Alistair Thompson: Next time the country faces a big freeze, battalions of unemployed people should be called upon to clear the streets of snow
Alistair Thompson is Conservative candidate for West Bromwich East. He also runs Media Intelligence Partners with business partner Nick Wood, the former press secretary to Conservative leaders William Hague and Iain Duncan Smith.
The Government, both national and local, failed us all during Britain’s ‘great freeze’. Yet disappointingly, and despite there being many angry people, almost no one is talking about how we prevent the UK grinding to a halt the next time we are hit by heavy snowfalls.
Admittedly there was endless news coverage about grit supplies, gas shortages, the effect on the economy and even bringing in the army to get food to isolated properties - but for all this there was no credible plan for getting the streets and pavements clear.
I suspect that the vacillation of the Government was deliberate as they knew that if they kept talking about this problem for long enough, blaming councils and denying any responsibility, then it would simply melt away.
And we must not be distracted by the false talk about grit supplies. We all know there are two major issues with pinning our future hopes on increasing the amount of grit available; firstly, supply.
There are, as I understand, just two mines that supply the UK with all our grit and these were already working at 100% capacity. The Government belatedly responded by suggesting that it would ship in grit from abroad - taking a week or two to reach our shores, and that's before you consider the logistical nightmare of getting it to the right local authority depot and spreading it on our roads.
Secondly, there was also the suggestion that local authorities should carry thirteen days' worth of grit instead of six. But I would argue against this unnecessary cost. It is not just the cost of purchasing the grit, but more importantly storing it in vast warehouses and employing an army of people to look after it. I shudder to think of the horrendous council tax bills that would appear on all our doorsteps should this occur, for one winter in twenty.
Admittedly some of the storage costs could be mitigated if local authorities had not removed the yellow grit bins, which have slowly been removed for no particular reason. I certainly do believe that many of the grit bins should be returned, but this is not the solution as the extra capacity needed is vast.
So here and now I want to float an idea, which I am confident would provide a cheap solution. Undoubtedly I will get a few negative comments; I am happy to take them on the chin and would respond simply by saying that if there is another option, let’s hear it.
Over the last two decades the claimant count in our country has remained stubbornly high with more than 1 million unemployment claimants. Currently the claimant count figure stands at a staggering 1.63 million. And these are the people who are supposedly fit and well and are currently receiving payments from us, the reliable tax payer.
This also excludes all those who are in receipt of the plethora of other benefits that are available to those who don’t work, and let me be absolutely clear that I am not talking about those people who are retired or are disabled.
So today in this country we have an army of healthy and able bodied people who could be used to help clear the roads and pavements of snow: a ready-made civil contingency force that is already paid and, we are told, willing to work. So let’s use these battalions of unemployed and able people!

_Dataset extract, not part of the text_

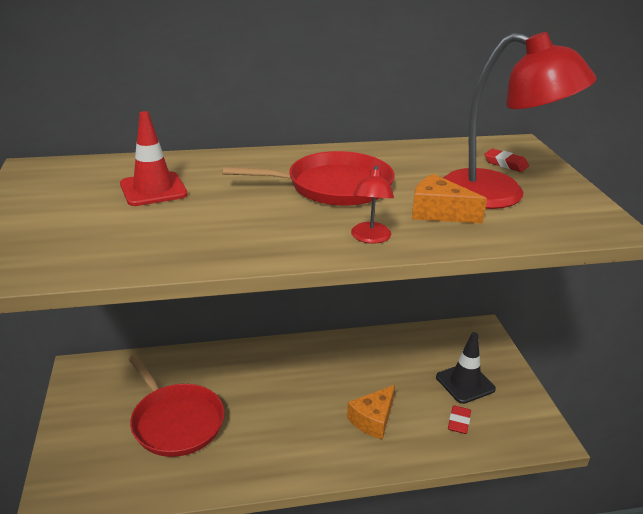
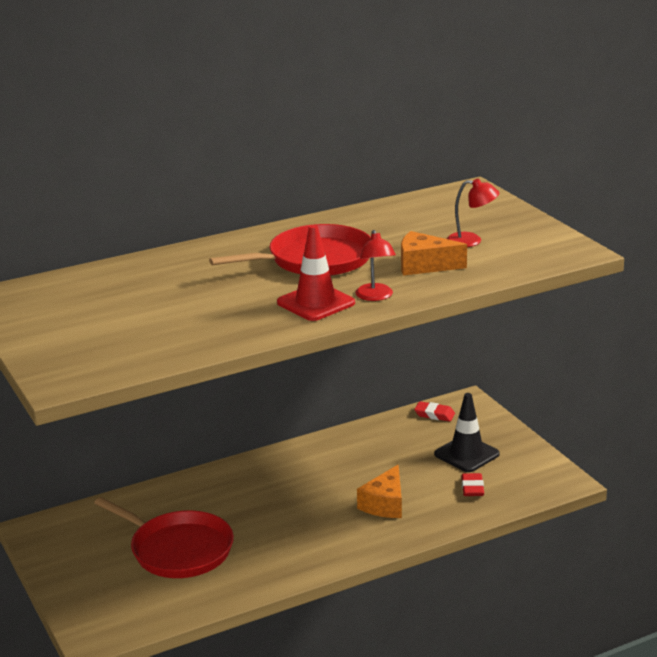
camera: 15 degrees left, 5 degrees down
(153, 189) = (143, 292): red traffic cone -> red traffic cone (316, 303)
(499, 194) = (471, 241): red lamp -> red lamp, size x0.43
(505, 164) = (466, 211): red eraser -> red eraser (434, 414)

Let’s find them work in their local communities, clearing the snow away, delivering hot meals, anything that helps to keep the country running.
Personally I would target this force at clearing schools, hospitals and access to the homes of those vulnerable people who are at particular risk during the cold weather, before clearing the rest of our pavements and roads.
Before this idea is dismissed, I want to make two further points. It would not really hurt those people who are in receipt of benefits, and are looking for work, to be put to use for a couple of days when the country faces a crisis. And we the taxpayer should expect a little something for the £60 billion paid out annually in job seeker's allowance and other associated benefits.
At the same time as creating such a force the next Government must also bring forward legislation that will protect those citizens who have already been clearing snow from outside their homes and those of their neighbours.
If our great Leader's new mantra of ‘responsibility’ is to mean anything then we must protect those community-minded people from the overzealous health and safety brigade pursuing claims against those who have simply tried to help their neighbours. I spent Sunday clearing the ice from my street, along with friends and neighbours. Unbelievably, we were told that we could be liable should someone slip on the pavements that we spent the day clearing. As if leaving them iced-up would reduce the risk of slipping!
By adopting both these ideas I am confident that we can keep the country working without saddling us, the taxpayer, with yet more hefty bills.